There are six possible outcomes where the same number appears on both dice: (1, 1), (2, 2), (3, 3), (4, 4), (5, 5), and (6, 6). Therefore, there are 6 favorable outcomes.
The probability of an event is defined as the number of favorable outcomes divided by the total number of possible outcomes. In this case, the probability of the same number appearing on both dice is:
Probability = (Number of favorable outcomes) / (Total number of possible outcomes) = 6 / 36 = 1/6
Therefore, the probability of the same number appearing on bothdiceis1/6.
Question #2
If three coins are tossed together, what is the probability of getting at most one head?
Solution
When three coins are tossed together, the sample space consists of 2^3=8 equally likely outcomes (each coin has 2 possible outcomes: heads or tails). To find the probability of getting at most one head, we need to determine the favorable outcomes, which is when we get either no heads or exactly one head.

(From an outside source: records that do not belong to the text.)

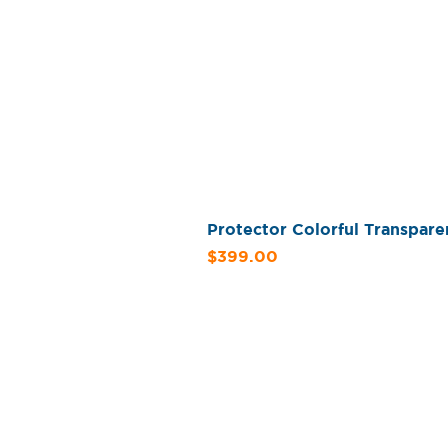
Protector Colorful Transpar
Precio
$399.00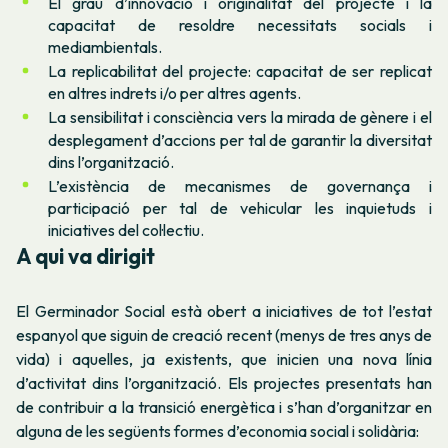
El grau d’innovació i originalitat del projecte i la
capacitat de resoldre necessitats socials i
mediambientals.
La
replicabilitat
del projecte: capacitat de ser replicat
en altres indrets i/o per altres agents.
La sensibilitat i consciència vers la mirada de gènere i el
desplegament d’accions per tal de garantir la diversitat
dins l’organització.
L’existència de mecanismes de governança i
participació per tal de vehicular les inquietuds i
iniciatives del col·lectiu.
A qui va dirigit
El Germinador Social està obert a iniciatives de tot l’estat
espanyol que siguin de creació recent (menys de tres anys de
vida) i aquelles, ja existents, que inicien una nova línia
d’activitat dins l’organització. Els projectes presentats han
de contribuir a la transició energètica i s’han d’organitzar en
alguna de les següents formes d’economia social i solidària: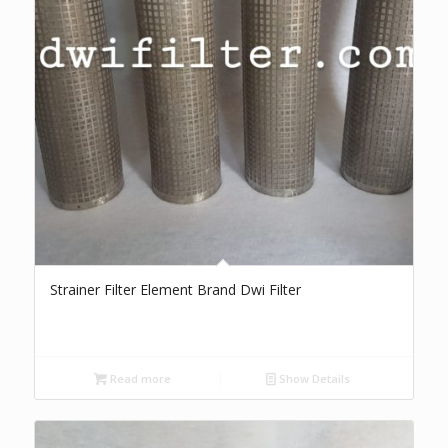
Strainer Filter Element Brand Dwi Filter
Read more
Show Details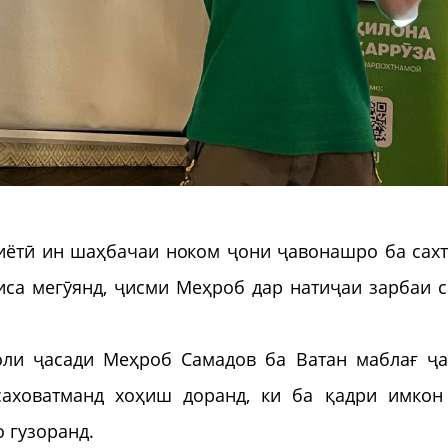
лиётӣ ин шаҳбачаи ноком ҷони ҷавонашро ба сах
са мегӯянд, ҷисми Меҳроб дар натиҷаи зарбаи с
оли ҷасади Меҳроб Самадов ба Ватан маблағ ҷ
саховатманд хоҳиш доранд, ки ба қадри имкон
 гузоранд.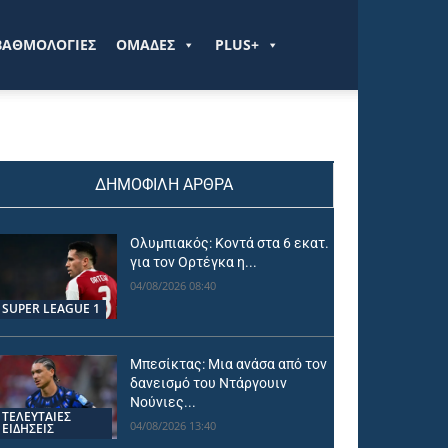
ΒΑΘΜΟΛΟΓΙΕΣ
ΟΜΑΔΕΣ
PLUS+
ΔΗΜΟΦΙΛΗ ΑΡΘΡΑ
Ολυμπιακός: Κοντά στα 6 εκατ.
για τον Ορτέγκα η...
04/08/2026 08:40
SUPER LEAGUE 1
Μπεσίκτας: Μια ανάσα από τον
δανεισμό του Ντάργουιν
Νούνιες...
ΤΕΛΕΥΤΑΙΕΣ
04/08/2026 13:40
ΕΙΔΗΣΕΙΣ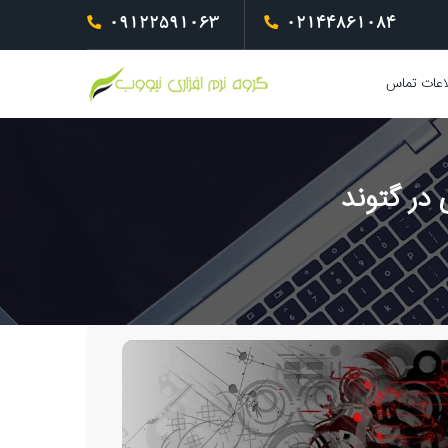
09122591063
02144861084
اعات تماس
در گتوند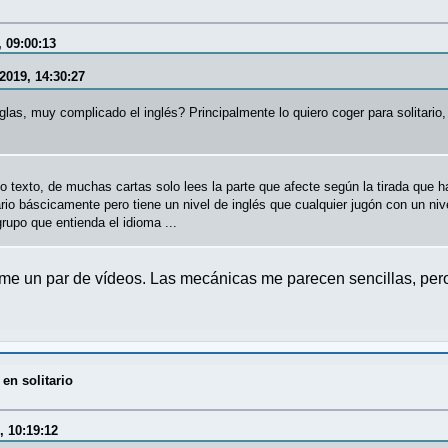
 09:00:13
2019, 14:30:27
glas, muy complicado el inglés? Principalmente lo quiero coger para solitario,
 texto, de muchas cartas solo lees la parte que afecte según la tirada que 
ario báscicamente pero tiene un nivel de inglés que cualquier jugón con un ni
rupo que entienda el idioma ...
verme un par de vídeos. Las mecánicas me parecen sencillas, per
 en solitario
, 10:19:12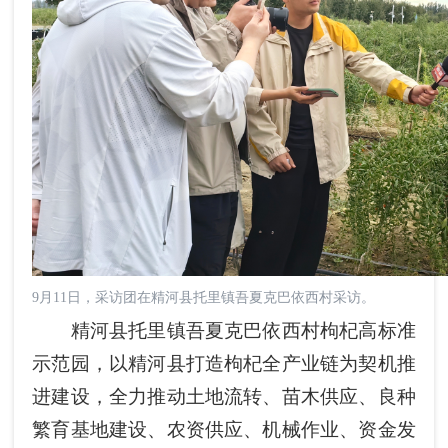
9月11日，采访团在精河县托里镇吾夏克巴依西村采访。
精河县托里镇吾夏克巴依西村枸杞高标准
示范园，以精河县打造枸杞全产业链为契机推
进建设，全力推动土地流转、苗木供应、良种
繁育基地建设、农资供应、机械作业、资金发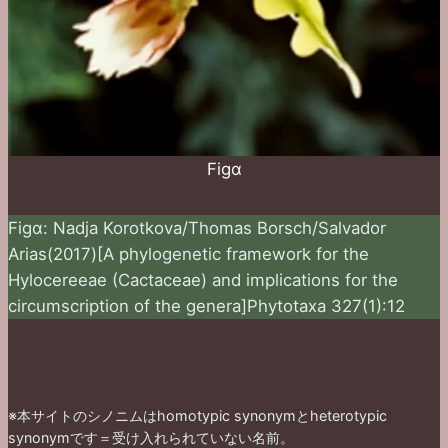
Figα
Figα: Nadja Korotkova/Thomas Borsch/Salvador
Arias(2017)[A phylogenetic framework for the
Hylocereeae (Cactaceae) and implications for the
circumscription of the genera]Phytotaxa 327(1):12
※本サイトのシノニムはhomotypic synonymとheterotypic
synonymです＝受け入れられていない名前。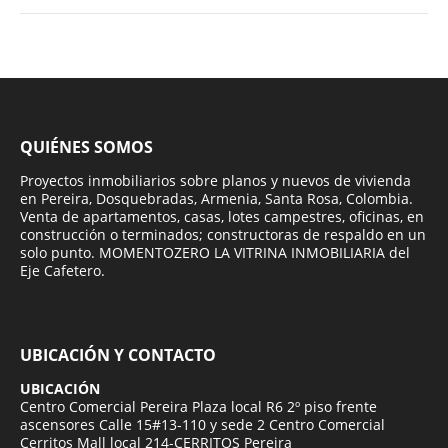
QUIÉNES SOMOS
Proyectos inmobiliarios sobre planos y nuevos de vivienda
en Pereira, Dosquebradas, Armenia, Santa Rosa, Colombia.
Venta de apartamentos, casas, lotes campestres, oficinas, en
construcción o terminados; constructoras de respaldo en un
solo punto. MOMENTOZERO LA VITRINA INMOBILIARIA del
Eje Cafetero.
UBICACIÓN Y CONTACTO
UBICACIÓN
Centro Comercial Pereira Plaza local R6 2º piso frente
ascensores Calle 15#13-110 y sede 2 Centro Comercial
Cerritos Mall local 214-CERRITOS Pereira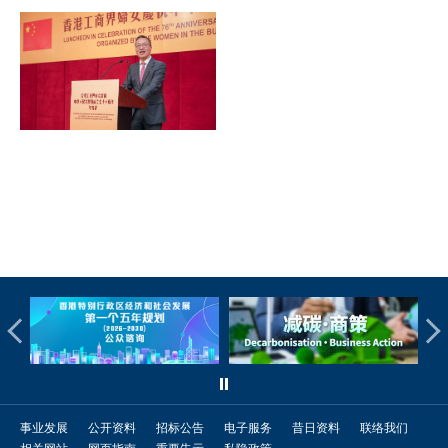
事业发展
公开资料
招标公告
电子服务
昔日资料
联络我们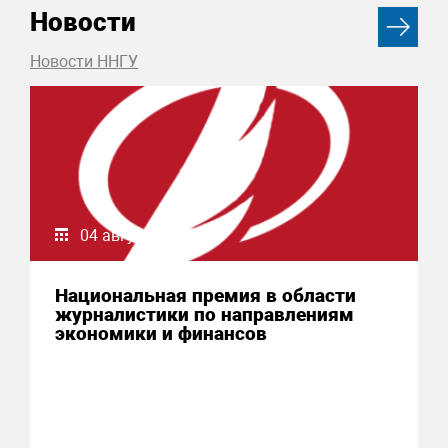
Новости
Новости ННГУ
04 августа 2026
Национальная премия в области
журналистики по направлениям
экономики и финансов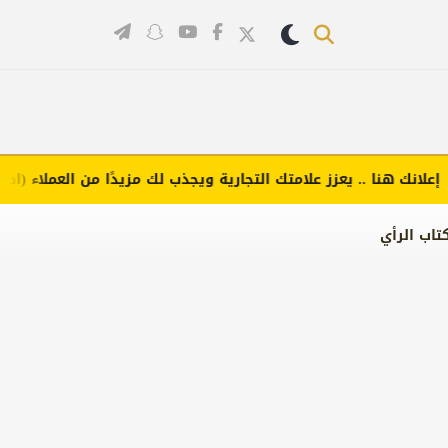
ك هنا .. يعزز علامتك التجارية ويجذب لك مزيدًا من العملاء (اضغط لط
تاب الرأي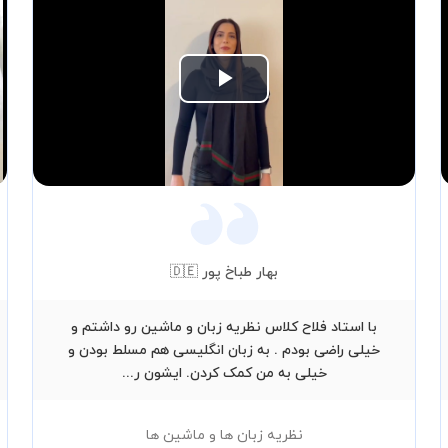
Play
Video
بهار طباخ پور 🇩🇪
با استاد فلاح کلاس نظریه زبان و ماشین رو داشتم و
خیلی راضی بودم . به زبان انگلیسی هم مسلط بودن و
خیلی به من کمک کردن. ایشون ر...
نظریه زبان ها و ماشین ها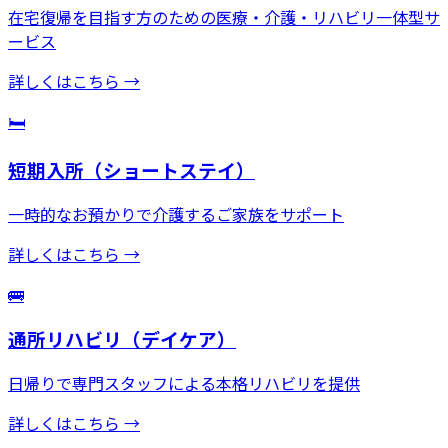
在宅復帰を目指す方のための医療・介護・リハビリ一体型サ
ービス
詳しくはこちら →
🛏️
短期入所（ショートステイ）
一時的なお預かりで介護するご家族をサポート
詳しくはこちら →
🚌
通所リハビリ（デイケア）
日帰りで専門スタッフによる本格リハビリを提供
詳しくはこちら →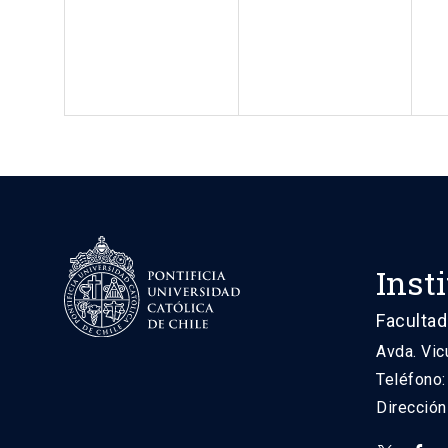
Inst
Facultad
Avda. Vic
Teléfono
Direcció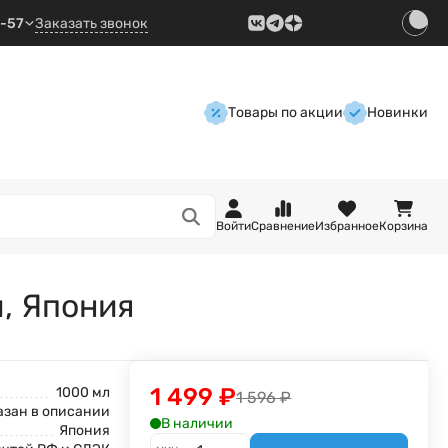
9-57
Заказать звонок
Товары по акции
Новинки
Войти
Сравнение
Избранное
Корзина
л, Япония
1 499
₽
1000 мл
1 596
₽
азан в описании
В наличии
Япония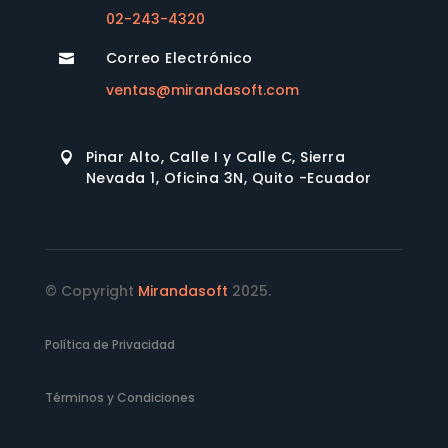
02-243-4320
Correo Electrónico

ventas@mirandasoft.com
Pinar Alto, Calle I y Calle C, Sierra

Nevada 1, Oficina 3N, Quito -Ecuador
© Copyright
Mirandasoft
2025.
Política de Privacidad
Términos y Condiciones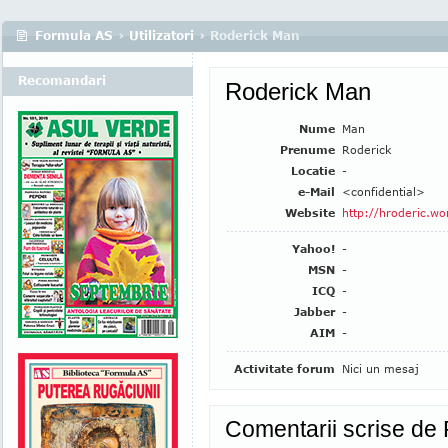
Formula AS
›
Utilizatori
› Roderick Man
Recomandari
Roderick Man
Nume
Man
Prenume
Roderick
Locatie
-
e-Mail
<confidential>
Website
http://hroderic.w
Yahoo!
-
MSN
-
ICQ
-
Jabber
-
AIM
-
Activitate forum
Nici un mesaj
Comentarii scrise de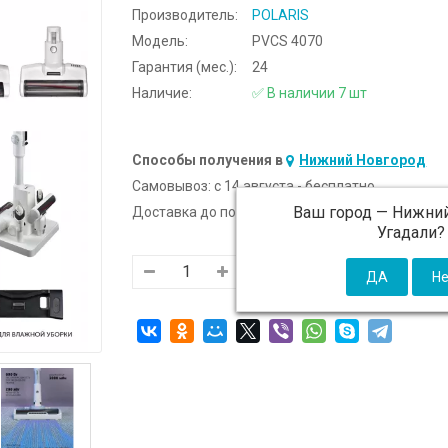
Производитель:
POLARIS
Модель:
PVCS 4070
Гарантия (мес.):
24
Наличие:
✅ В наличии 7 шт
Способы получения в
Нижний Новгород
Самовывоз:
c 14 августа - бесплатно
Ваш город —
Нижний
Доставка до подъезда:
c 14 августа - 300 ₽ (от
Угадали?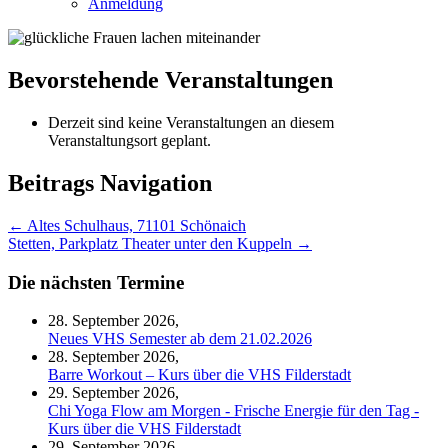
Anmeldung
Bevorstehende Veranstaltungen
Derzeit sind keine Veranstaltungen an diesem
Veranstaltungsort geplant.
Beitrags Navigation
←
Altes Schulhaus, 71101 Schönaich
Stetten, Parkplatz Theater unter den Kuppeln
→
Die nächsten Termine
28. September 2026,
Neues VHS Semester ab dem 21.02.2026
28. September 2026,
Barre Workout – Kurs über die VHS Filderstadt
29. September 2026,
Chi Yoga Flow am Morgen - Frische Energie für den Tag -
Kurs über die VHS Filderstadt
29. September 2026,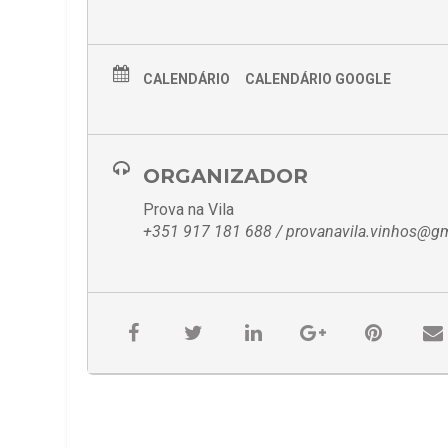
CALENDÁRIO
CALENDÁRIO GOOGLE
ORGANIZADOR
Prova na Vila
+351 917 181 688 / provanavila.vinhos@g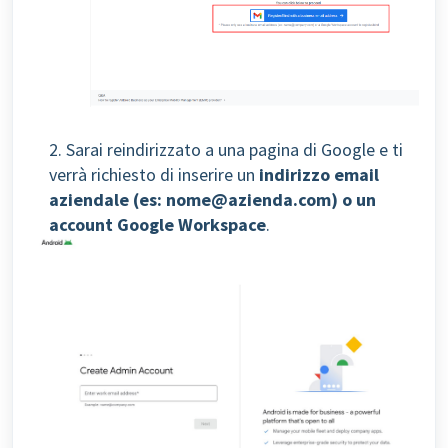
2. Sarai reindirizzato a una pagina di Google e ti
verrà richiesto di inserire un
indirizzo email
aziendale (es: nome@azienda.com) o un
account Google Workspace
.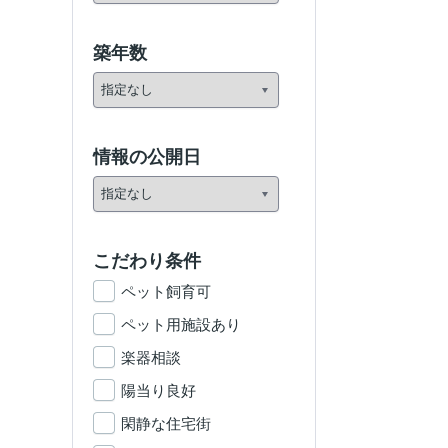
築年数
情報の公開日
こだわり条件
ペット飼育可
ペット用施設あり
楽器相談
陽当り良好
閑静な住宅街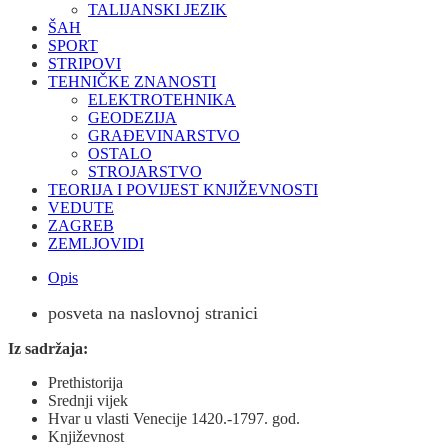
TALIJANSKI JEZIK
ŠAH
SPORT
STRIPOVI
TEHNIČKE ZNANOSTI
ELEKTROTEHNIKA
GEODEZIJA
GRAĐEVINARSTVO
OSTALO
STROJARSTVO
TEORIJA I POVIJEST KNJIŽEVNOSTI
VEDUTE
ZAGREB
ZEMLJOVIDI
Opis
posveta na naslovnoj stranici
Iz sadržaja:
Prethistorija
Srednji vijek
Hvar u vlasti Venecije 1420.-1797. god.
Književnost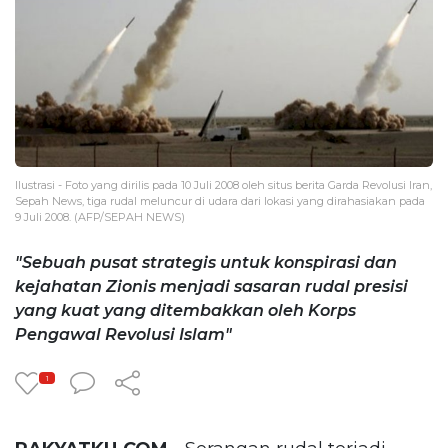
Ilustrasi - Foto yang dirilis pada 10 Juli 2008 oleh situs berita Garda Revolusi Iran,
Sepah News, tiga rudal meluncur di udara dari lokasi yang dirahasiakan pada
9 Juli 2008. (AFP/SEPAH NEWS)
"Sebuah pusat strategis untuk konspirasi dan
kejahatan Zionis menjadi sasaran rudal presisi
yang kuat yang ditembakkan oleh Korps
Pengawal Revolusi Islam"
1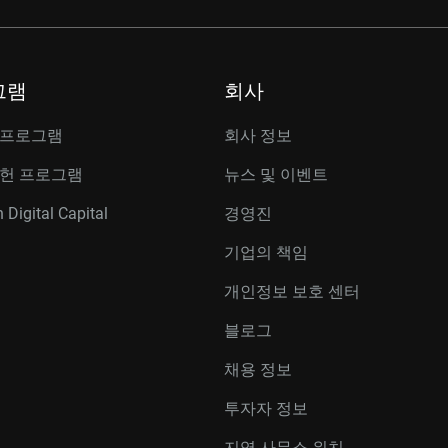
그램
회사
 프로그램
회사 정보
공헌 프로그램
뉴스 및 이벤트
 Digital Capital
경영진
기업의 책임
개인정보 보호 센터
블로그
채용 정보
투자자 정보
지역 사무소 위치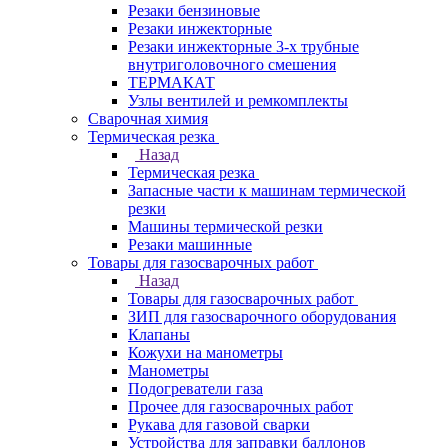
Резаки бензиновые
Резаки инжекторные
Резаки инжекторные 3-х трубные
внутриголовочного смешения
ТЕРМАКАТ
Узлы вентилей и ремкомплекты
Сварочная химия
Термическая резка
Назад
Термическая резка
Запасные части к машинам термической
резки
Машины термической резки
Резаки машинные
Товары для газосварочных работ
Назад
Товары для газосварочных работ
ЗИП для газосварочного оборудования
Клапаны
Кожухи на манометры
Манометры
Подогреватели газа
Прочее для газосварочных работ
Рукава для газовой сварки
Устройства для заправки баллонов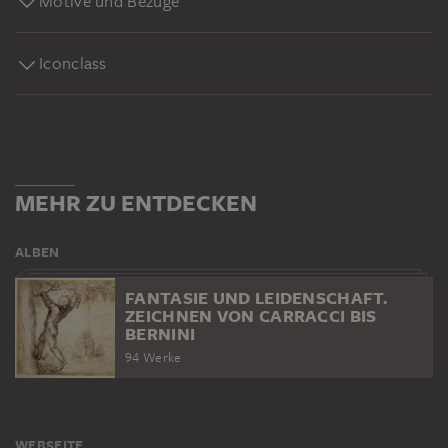
Motive und Bezüge
Iconclass
MEHR ZU ENTDECKEN
ALBEN
FANTASIE UND LEIDENSCHAFT.
ZEICHNEN VON CARRACCI BIS
BERNINI
94 Werke
WEBSEITE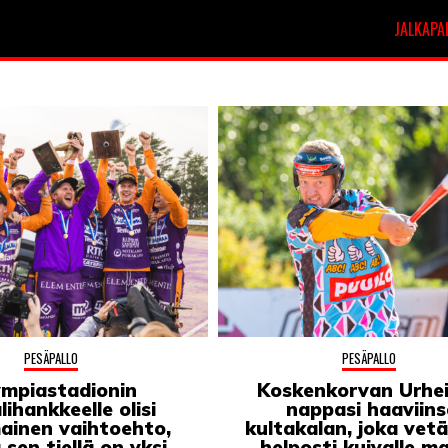
JALKAPA
t
Veikkausliiga
PESÄPALLO
PESÄPALLO
ympiastadionin
Koskenkorvan Urheil
lihankkeelle olisi
nappasi haaviins
ainen vaihtoehto,
kultakalan, joka vet
sen tiellä on yksi
helposti kuivalle ma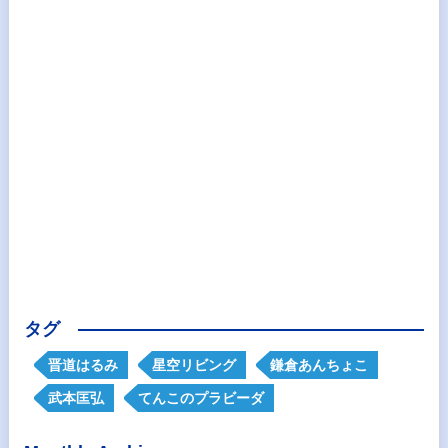
タグ
晋道はるみ
星空リビング
鎌倉あんちょこ
武本匡弘
てんこのプラビーダ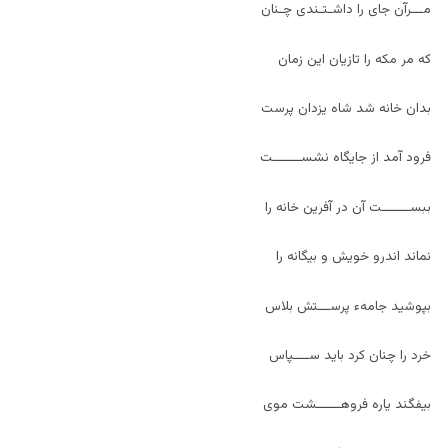
مـــرآن جای را داشـتـندی چـنان
که مر مکه را تازيان اين زمان
بدان خانه شد شاه يزدان پرست
فرود آمد از جايگاه نشســـــــت
ببســـــــت آن در آفرين خانه را
نماند اندرو خويش و بيگانه را
بپوشيد جامهء پرســـتش بلاس
خرد را چنان کرد بايد ســــپاس
بيفگند ياره فروهــــــشت موی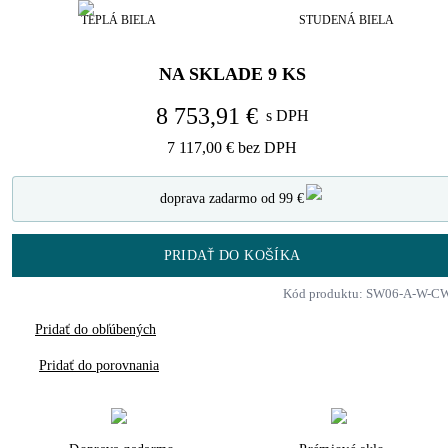
TEPLÁ BIELA
STUDENÁ BIELA
NA SKLADE
9
KS
8 753,91 €
s DPH
7 117,00 €
bez DPH
doprava zadarmo od 99 €
PRIDAŤ DO KOŠÍKA
Kód produktu: SW06-A-W-C
Pridať do obľúbených
Pridať do porovnania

There are four favorable outcomes:
No heads: (T, T, T)
One head: (H, T, T), (T, H, T), (T, T, H)
Therefore, there are 4 favorable outcomes.
The probability of an event is the number of favorable outcomes divided by the total number of possible outcomes. In this case, the probability of getting at most one head is:
Probability = (Number of favorable outcomes) / (Total number of possible outcomes) = 4 / 8 = 1/2
Therefore, the probability of getting at most one head when three coins are tossed together is 1/2.
A bag contains 5 green balls and 3 red balls. If 2 balls are drawn from the bag randomly with replacement, find the probability distribution of the number of green balls drawn. Also, find the expected value of x.
Question #3
A bag contains 5 green balls and 3 red balls. If 2 balls are drawn from the bag randomly with replacement, find the probability distribution of the number of green balls drawn. Also, find the expected value of x.
Solution
When two balls are drawn from the bag randomly with replacement, the probability distribution of the number of green balls drawn can be determined as follows:
Let’s denote: X = Number of green balls drawn (0, 1, or 2)
To find the probability distribution, we need to calculate the probability for each possible value of X.
X = 0 (No green balls drawn): In this case, both balls drawn must bore. Probability of drawing a red ball = (Number of red balls) / (Total number of balls) = 3 / 8 Since we are drawing with replacement, the probability of drawing a second red ball is also 3 / 8. Therefore, the probability of X=0is: P(X = 0) = (3/8) * (3/8) = 9/64
X = 1 (One green ball drawn): There are two ways to draw one green ball: green-red or red-green. The probability of drawing a green ball = (Number of green balls) / (Total number of balls) = 5 / 8 Probability of drawing is ball = (Number of red balls) / (Total number of balls) = 3 / 8 Therefore, the probability of X = 1 is: P(X = 1) = (5/8) * (3/8) + (3/8) * (5/8) = 30/64=15/32
X = 2 (Two green balls drawn): In this case, both balls drawn must be green. Probability of drawing a green ball = (Number of green balls) / (Total number of balls) = 5 / 8 Since we are drawing with replacement, the probability of drawing a second green ball is also 5 / 8. Therefore, the probability of X = 2 is: P(X = 2) = (5/8) * (5/8) = 25/64
Now that we have the probability distribution, we can calculate the expected value of X:
Expected value of X (E[X]) = Sum of (Probability of X = x) * x for all possible values of x
E[X] = (P(X = 0) * 0) + (P(X = 1) * 1) + (P(X = 2) * 2) = (9/64 * 0) +(15/32*1)+ (25/64 * 2) = 15/32 + 50/64 = 30/64 + 50/64 = 80/64 = 5/4 = 1.25
Therefore, the expected value of X is 1.25.